The RFC states that a node must start an M timer whenever it detects a MAC move: then, if it detects N MAC moves before the timer expires, it concludes that MAC address duplication has occurred. Consequently, the node must take a remediation action (such as alerting the operator) and must stop sending and processing any BGP MAC/IP Advertisement routes for that MAC address until a corrective action is taken.

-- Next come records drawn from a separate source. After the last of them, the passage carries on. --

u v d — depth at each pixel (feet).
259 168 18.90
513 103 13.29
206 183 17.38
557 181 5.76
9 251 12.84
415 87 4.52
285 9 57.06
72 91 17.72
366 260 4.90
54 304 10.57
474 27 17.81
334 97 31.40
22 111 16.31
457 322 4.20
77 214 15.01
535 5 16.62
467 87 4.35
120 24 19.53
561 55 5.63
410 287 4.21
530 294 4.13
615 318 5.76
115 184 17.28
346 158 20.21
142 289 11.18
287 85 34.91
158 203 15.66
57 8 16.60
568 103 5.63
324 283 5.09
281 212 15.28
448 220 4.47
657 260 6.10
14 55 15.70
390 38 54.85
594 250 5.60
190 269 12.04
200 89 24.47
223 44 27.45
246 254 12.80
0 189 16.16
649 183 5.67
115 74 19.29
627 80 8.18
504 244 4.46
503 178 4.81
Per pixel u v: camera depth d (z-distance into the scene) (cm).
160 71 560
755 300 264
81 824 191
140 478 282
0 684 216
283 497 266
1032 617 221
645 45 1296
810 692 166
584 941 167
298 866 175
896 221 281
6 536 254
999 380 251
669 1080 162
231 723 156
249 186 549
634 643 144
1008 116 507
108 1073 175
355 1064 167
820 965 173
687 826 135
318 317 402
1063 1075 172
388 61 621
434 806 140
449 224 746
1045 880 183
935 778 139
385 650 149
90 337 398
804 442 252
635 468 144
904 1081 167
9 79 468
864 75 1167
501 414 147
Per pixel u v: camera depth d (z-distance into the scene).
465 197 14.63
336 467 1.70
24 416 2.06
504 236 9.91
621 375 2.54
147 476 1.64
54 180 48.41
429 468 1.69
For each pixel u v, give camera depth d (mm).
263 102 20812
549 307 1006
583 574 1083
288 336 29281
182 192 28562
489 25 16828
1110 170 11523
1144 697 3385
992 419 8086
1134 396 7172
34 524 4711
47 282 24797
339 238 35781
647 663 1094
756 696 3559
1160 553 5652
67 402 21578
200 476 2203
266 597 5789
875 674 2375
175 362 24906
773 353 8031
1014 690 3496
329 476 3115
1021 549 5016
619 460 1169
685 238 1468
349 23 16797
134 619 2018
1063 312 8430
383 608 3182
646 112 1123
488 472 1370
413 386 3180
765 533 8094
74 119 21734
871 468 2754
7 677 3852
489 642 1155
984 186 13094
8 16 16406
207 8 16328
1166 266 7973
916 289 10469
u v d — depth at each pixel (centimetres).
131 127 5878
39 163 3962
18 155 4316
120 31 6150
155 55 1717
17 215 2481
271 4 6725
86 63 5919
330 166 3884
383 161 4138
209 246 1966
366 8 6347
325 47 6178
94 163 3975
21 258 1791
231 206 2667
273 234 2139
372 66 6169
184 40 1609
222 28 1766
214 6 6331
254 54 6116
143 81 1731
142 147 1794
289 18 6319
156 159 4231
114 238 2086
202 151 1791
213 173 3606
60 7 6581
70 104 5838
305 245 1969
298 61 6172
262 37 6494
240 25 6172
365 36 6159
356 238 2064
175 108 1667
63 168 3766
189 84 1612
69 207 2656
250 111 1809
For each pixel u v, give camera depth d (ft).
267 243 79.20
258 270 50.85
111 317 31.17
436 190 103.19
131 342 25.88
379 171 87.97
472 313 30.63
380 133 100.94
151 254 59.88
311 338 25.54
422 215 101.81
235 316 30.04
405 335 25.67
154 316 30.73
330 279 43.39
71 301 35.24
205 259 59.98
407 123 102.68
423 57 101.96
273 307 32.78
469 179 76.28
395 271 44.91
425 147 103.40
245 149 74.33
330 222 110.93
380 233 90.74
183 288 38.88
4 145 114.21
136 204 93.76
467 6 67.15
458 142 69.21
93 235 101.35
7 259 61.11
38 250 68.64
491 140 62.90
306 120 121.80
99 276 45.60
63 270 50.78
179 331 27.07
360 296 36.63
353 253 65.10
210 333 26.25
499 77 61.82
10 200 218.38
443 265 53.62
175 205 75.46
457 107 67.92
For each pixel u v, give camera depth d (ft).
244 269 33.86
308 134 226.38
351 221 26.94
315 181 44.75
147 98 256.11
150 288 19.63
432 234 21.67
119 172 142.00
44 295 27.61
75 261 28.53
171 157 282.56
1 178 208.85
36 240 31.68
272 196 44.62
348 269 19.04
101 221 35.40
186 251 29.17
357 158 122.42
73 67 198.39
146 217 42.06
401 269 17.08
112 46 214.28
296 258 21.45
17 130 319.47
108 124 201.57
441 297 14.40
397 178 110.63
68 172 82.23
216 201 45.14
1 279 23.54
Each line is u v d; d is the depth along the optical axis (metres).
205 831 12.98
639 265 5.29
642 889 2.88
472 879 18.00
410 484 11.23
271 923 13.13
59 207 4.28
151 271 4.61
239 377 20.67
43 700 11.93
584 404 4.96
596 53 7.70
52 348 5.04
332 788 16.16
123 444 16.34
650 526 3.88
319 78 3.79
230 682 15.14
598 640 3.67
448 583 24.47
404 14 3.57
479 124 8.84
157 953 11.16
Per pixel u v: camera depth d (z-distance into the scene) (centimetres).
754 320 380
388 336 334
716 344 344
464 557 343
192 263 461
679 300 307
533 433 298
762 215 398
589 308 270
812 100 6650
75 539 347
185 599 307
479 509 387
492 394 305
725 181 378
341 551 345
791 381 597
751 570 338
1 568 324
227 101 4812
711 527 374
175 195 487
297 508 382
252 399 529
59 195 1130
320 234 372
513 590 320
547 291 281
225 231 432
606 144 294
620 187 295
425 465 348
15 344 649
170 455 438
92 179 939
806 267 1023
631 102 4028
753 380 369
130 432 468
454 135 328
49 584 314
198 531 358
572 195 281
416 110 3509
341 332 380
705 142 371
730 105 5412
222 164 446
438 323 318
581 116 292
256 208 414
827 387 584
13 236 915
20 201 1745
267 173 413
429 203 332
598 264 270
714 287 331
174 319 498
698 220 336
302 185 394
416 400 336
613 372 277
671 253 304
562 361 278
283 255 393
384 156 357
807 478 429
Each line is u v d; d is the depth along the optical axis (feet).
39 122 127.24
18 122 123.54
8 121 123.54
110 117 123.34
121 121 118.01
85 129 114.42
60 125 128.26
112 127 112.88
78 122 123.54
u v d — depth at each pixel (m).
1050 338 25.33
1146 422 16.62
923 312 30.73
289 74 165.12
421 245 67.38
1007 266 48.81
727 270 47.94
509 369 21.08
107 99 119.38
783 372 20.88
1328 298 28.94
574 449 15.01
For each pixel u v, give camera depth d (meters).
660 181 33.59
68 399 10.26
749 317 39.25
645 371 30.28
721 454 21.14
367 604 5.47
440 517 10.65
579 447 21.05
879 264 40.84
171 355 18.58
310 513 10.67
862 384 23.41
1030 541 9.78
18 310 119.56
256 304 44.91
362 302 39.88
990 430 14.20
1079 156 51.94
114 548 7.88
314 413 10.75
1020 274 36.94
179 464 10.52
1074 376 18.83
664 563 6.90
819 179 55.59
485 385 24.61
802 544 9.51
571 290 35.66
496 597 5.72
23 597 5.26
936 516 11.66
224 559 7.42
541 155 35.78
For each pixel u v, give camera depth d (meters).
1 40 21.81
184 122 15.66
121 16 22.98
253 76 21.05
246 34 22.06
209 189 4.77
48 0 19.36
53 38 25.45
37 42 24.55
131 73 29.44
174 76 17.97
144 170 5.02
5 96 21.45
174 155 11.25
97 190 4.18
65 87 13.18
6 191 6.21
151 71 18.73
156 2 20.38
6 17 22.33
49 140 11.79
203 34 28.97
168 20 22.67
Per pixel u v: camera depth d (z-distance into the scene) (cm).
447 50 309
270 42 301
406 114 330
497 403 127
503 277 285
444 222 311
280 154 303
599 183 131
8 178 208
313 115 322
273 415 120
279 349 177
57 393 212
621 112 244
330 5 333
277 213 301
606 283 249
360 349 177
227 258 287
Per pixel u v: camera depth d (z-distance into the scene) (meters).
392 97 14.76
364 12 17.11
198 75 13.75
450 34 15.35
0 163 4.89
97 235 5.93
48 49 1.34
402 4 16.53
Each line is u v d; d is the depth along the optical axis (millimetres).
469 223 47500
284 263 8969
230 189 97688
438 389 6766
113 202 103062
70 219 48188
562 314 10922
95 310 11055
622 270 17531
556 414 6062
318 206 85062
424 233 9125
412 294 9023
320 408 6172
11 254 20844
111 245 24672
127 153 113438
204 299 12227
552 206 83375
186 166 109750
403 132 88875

As part of this corrective action, it’s possible to configure a third parameter to stop the MAC address flapping for a configurable period of time. This additional parameter defaults to 180 seconds and is called:

  • Freeze duration

For more details on the configuration of the above parameters, refer to the configuration section below. (Instead, for intra-pod MAC move protection, refer to the Configuring Excessive MAC or IP Move Protection section of the Configuration Guide.)

About IGMP Snooping with EVPN

In case of an EVPN multi-pod network, basic IGMP Snooping support for VXLAN needs to be extended so that IGMP messages are propagated across pods. This is achieved as an extension of the local IGMP flooding process to forward the messages across the inter-pod automatic tunnels.

Whenever a multicast destination host sends an IGMP join or leave message for a multicast group, NetVisor OS running on a border gateway notices that the message originated from within the pod and so floods it across the automatic tunnels between the local pod and the peer ones. Then, when the flooded IGMP message arrives at the neighbor border gateways, they in turn flood it to all the local VTEPs over the intra-pod tunnels. This results in the IGMP messages propagating to all the nodes, both intra- and inter-pod, within a flood domain. This allows the distributed control plane to learn about all the (local or remote) hosts that want to join or leave a multicast group.

As a consequence, L2 data plane forwarding rules are applied in hardware to known multicast traffic so as to limit head-end replication only to the inter-pod tunnels over which at least one remote host has indicated interest in a multicast group.